+++ Document passage +++
Rural areas lag behind in climate education



MASERU – Climate change is considerably impacting agriculture, water, infrastructure and health in Lesotho. Experts are concerned that the dissemination of education on climate change is scant in remote areas where Basotho need to be informed and educated thoroughly on climate change and to be ready for any impact in the future.

The World Food Programme (WFP)’s Adaptation Fund Project National Project Coordinator, Nkopo Matsepe, said they had supported the government of Lesotho by implementing a national communication strategy plan that was launched in 2022 for dissemination of education on climate change.

Matsepe said they were empowering district level institutions for coherent messaging for social behavioural change and all stakeholders were working together to that end.  He said WFP had so far worked with some institutions in four districts of the country, namely; Maseru, Mokhotlong, Thaba-Tseka and Mohale’s Hoek.
+++ Data extract +++
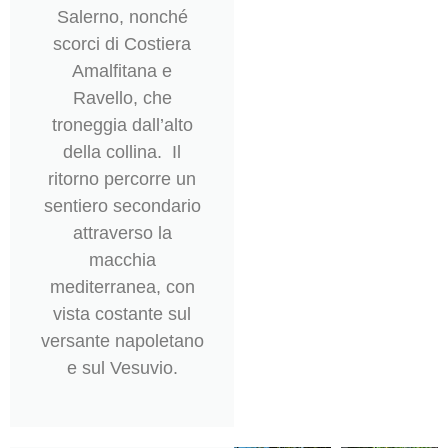
Salerno, nonché
scorci di Costiera
Amalfitana e
Ravello, che
troneggia dall’alto
della collina. Il
ritorno percorre un
sentiero secondario
attraverso la
macchia
mediterranea, con
vista costante sul
versante napoletano
e sul Vesuvio.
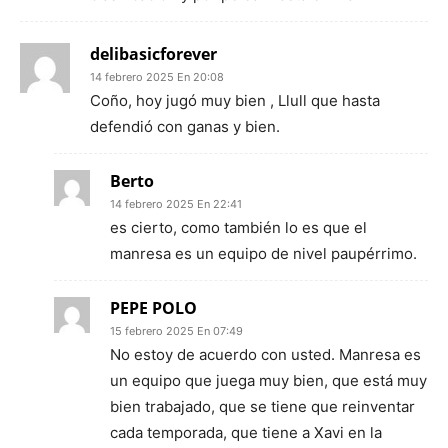
delibasicforever
14 febrero 2025 En 20:08
Coño, hoy jugó muy bien , Llull que hasta
defendió con ganas y bien.
Berto
14 febrero 2025 En 22:41
es cierto, como también lo es que el
manresa es un equipo de nivel paupérrimo.
PEPE POLO
15 febrero 2025 En 07:49
No estoy de acuerdo con usted. Manresa es
un equipo que juega muy bien, que está muy
bien trabajado, que se tiene que reinventar
cada temporada, que tiene a Xavi en la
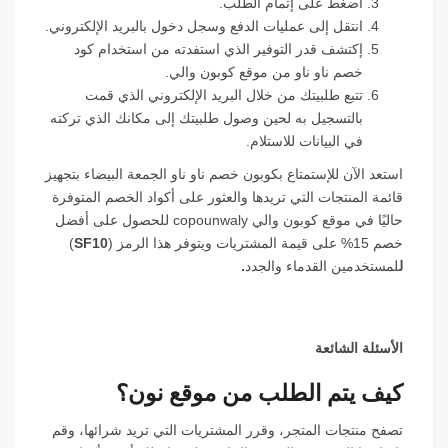
اضغط على إتمام الطلب.
انتقل إلى عمليات الدفع وسجل دخول بالبريد الإلكتروني.
إكتشف قدر التوفير الذي استفدته من استخدام كود
خصم ناو ناو من موقع كوبون والي.
تتبع طلبيتك من خلال البريد الإلكتروني الذي قمت
بالتسجيل به لحين وصول طلبيتك إلى مكانك الذي تركته
في البيانات للاستلام.
استعد الآن للإستمتاع بكوبون خصم ناو ناو الجمعة البيضاء بتجهيز
قائمة المنتجات التي تريدها والعثور على أكواد الخصم المتوفرة
حاليًا في موقع كوبون والي copounwaly للحصول على أفضل
خصم 15% على قيمة المشتريات ويتوفر هذا الرمز
(
SF10
)
ل
لمستخدمين القدماء والجدد
.
الأسئلة الشائعة
كيف يتم الطلب من موقع نون؟
تصفح منتجات المتجر، وقرر المشتريات التي تريد شرائها، وقم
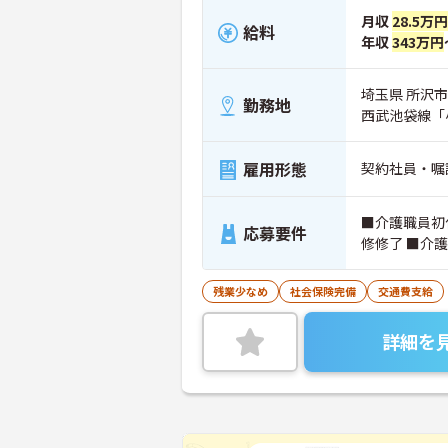
月収
28.5万
給料
年収
343万円
埼玉県 所沢市 
勤務地
西武池袋線「
雇用形態
契約社員・嘱
■介護職員初
応募要件
修修了 ■介
残業少なめ
社会保険完備
交通費支給
詳細を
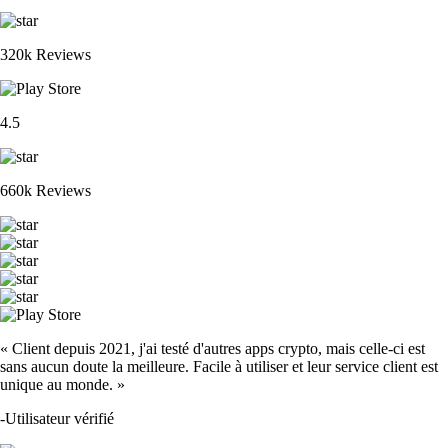
320k Reviews
4.5
660k Reviews
« Client depuis 2021, j'ai testé d'autres apps crypto, mais celle-ci est
sans aucun doute la meilleure. Facile à utiliser et leur service client est
unique au monde. »
-
Utilisateur vérifié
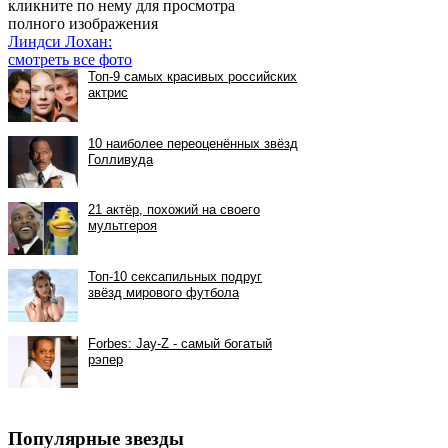
кликните по нему для просмотра
полного изображения
Линдси Лохан:
смотреть все фото
Популярные звезды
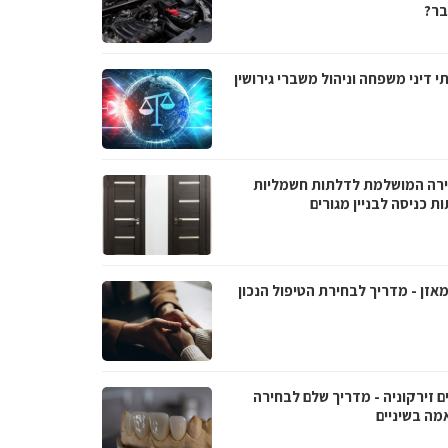
ר?
י דיני משפחה וניהול משברי גירושין
רה המושלמת לדלתות חשמליות
ת כניסה לבניין מגורים
אזן - מדריך לבחירת הטיפול הנכון
ם זירקוניה - מדריך שלם לבחירה
מה בשיניים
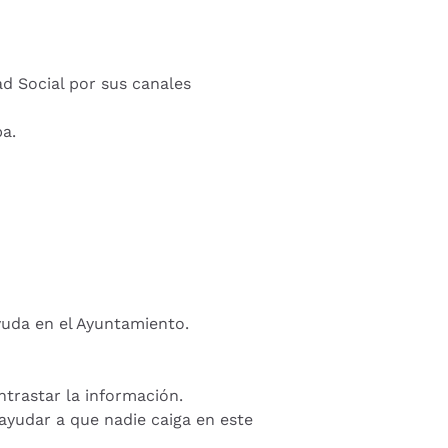
d Social por sus canales
ba.
ayuda en el Ayuntamiento.
trastar la información.
ayudar a que nadie caiga en este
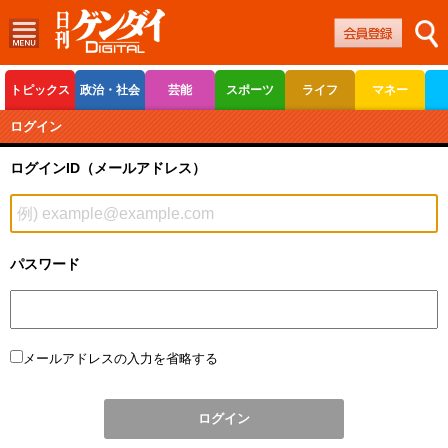
トピックス
政治・社会
芸能
スポーツ
ライフ
マネー
ボートレース
競輪
オートレース
ログイン
ログインID（メールアドレス）
パスワード
メールアドレスの入力を省略する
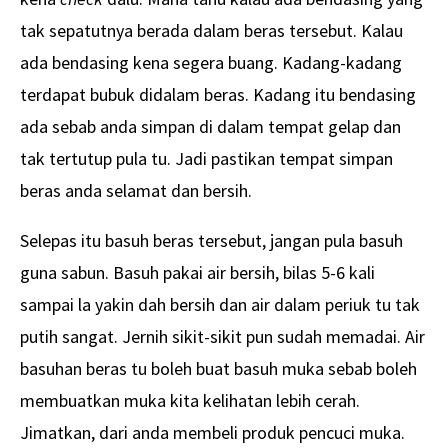
tak sepatutnya berada dalam beras tersebut. Kalau
ada bendasing kena segera buang. Kadang-kadang
terdapat bubuk didalam beras. Kadang itu bendasing
ada sebab anda simpan di dalam tempat gelap dan
tak tertutup pula tu. Jadi pastikan tempat simpan
beras anda selamat dan bersih.
Selepas itu basuh beras tersebut, jangan pula basuh
guna sabun. Basuh pakai air bersih, bilas 5-6 kali
sampai la yakin dah bersih dan air dalam periuk tu tak
putih sangat. Jernih sikit-sikit pun sudah memadai. Air
basuhan beras tu boleh buat basuh muka sebab boleh
membuatkan muka kita kelihatan lebih cerah.
Jimatkan, dari anda membeli produk pencuci muka.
+++
Tasks:
1. Swap "Ravello" for "Positano" in the listing, and give its lines again from the start of the listing up to and including the line with "メールアドレスの入力を省略する", with everything else unchanged. Leave the pictures out.
2. Write the next part of the article on climate education in rural Lesotho, picking up after its last sentence.
The listing has no connection to the article on climate education in rural Lesotho.

Results:
1.
Salerno, nonché
scorci di Costiera
Amalfitana e
Positano, che
troneggia dall’alto
della collina. Il
ritorno percorre un
sentiero secondario
attraverso la
macchia
mediterranea, con
vista costante sul
versante napoletano
e sul Vesuvio.
delibasicforever
14 febrero 2025 En 20:08
Coño, hoy jugó muy bien , Llull que hasta
defendió con ganas y bien.
Berto
14 febrero 2025 En 22:41
es cierto, como también lo es que el
manresa es un equipo de nivel paupérrimo.
PEPE POLO
15 febrero 2025 En 07:49
No estoy de acuerdo con usted. Manresa es
un equipo que juega muy bien, que está muy
bien trabajado, que se tiene que reinventar
cada temporada, que tiene a Xavi en la
اضغط على إتمام الطلب.
انتقل إلى عمليات الدفع وسجل دخول بالبريد الإلكتروني.
إكتشف قدر التوفير الذي استفدته من استخدام كود
خصم ناو ناو من موقع كوبون والي.
تتبع طلبيتك من خلال البريد الإلكتروني الذي قمت
بالتسجيل به لحين وصول طلبيتك إلى مكانك الذي تركته
في البيانات للاستلام.
استعد الآن للإستمتاع بكوبون خصم ناو ناو الجمعة البيضاء بتجهيز
قائمة المنتجات التي تريدها والعثور على أكواد الخصم المتوفرة
حاليًا في موقع كوبون والي copounwaly للحصول على أفضل
خصم 15% على قيمة المشتريات ويتوفر هذا الرمز
(
SF10
)
ل
لمستخدمين القدماء والجدد
.
الأسئلة الشائعة
كيف يتم الطلب من موقع نون؟
تصفح منتجات المتجر، وقرر المشتريات التي تريد شرائها، وقم
月収
28.5万
給料
年収
343万円
埼玉県 所沢市 
勤務地
西武池袋線「
雇用形態
契約社員・嘱
■介護職員初
応募要件
修修了 ■介
残業少なめ
社会保険完備
交通費支給
詳細を
320k Reviews
4.5
660k Reviews
« Client depuis 2021, j'ai testé d'autres apps crypto, mais celle-ci est
sans aucun doute la meilleure. Facile à utiliser et leur service client est
unique au monde. »
-
Utilisateur vérifié
кликните по нему для просмотра
полного изображения
Линдси Лохан:
смотреть все фото
Популярные звезды
ר?
י דיני משפחה וניהול משברי גירושין
רה המושלמת לדלתות חשמליות
ת כניסה לבניין מגורים
אזן - מדריך לבחירת הטיפול הנכון
ם זירקוניה - מדריך שלם לבחירה
מה בשיניים
d Social por sus canales
ba.
ayuda en el Ayuntamiento.
trastar la información.
ayudar a que nadie caiga en este
トピックス
政治・社会
芸能
スポーツ
ライフ
マネー
ボートレース
競輪
オートレース
ログイン
ログインID（メールアドレス）
パスワード
メールアドレスの入力を省略する

2.
WFP, Matsepe said, had also drafted a stakeholder engagement strategy on the dissemination of education on climate change. According to the newly launched National Adaptation Plan (NAP)’s press release, it is through some of the challenges that Lesotho is facing through climate change that the government of Lesotho, with the support of US$2.7 million (about M49 million) from Green Climate Fund (GCF), has launched NAP for climate resilience.

NAP was launched on Wednesday this week by the Government of Lesotho through the Ministry of Defence. It is a three-year plan intended to reduce vulnerability to the negative impacts of climate change, especially in least developed countries, through strategic planning based on projections of future climate change.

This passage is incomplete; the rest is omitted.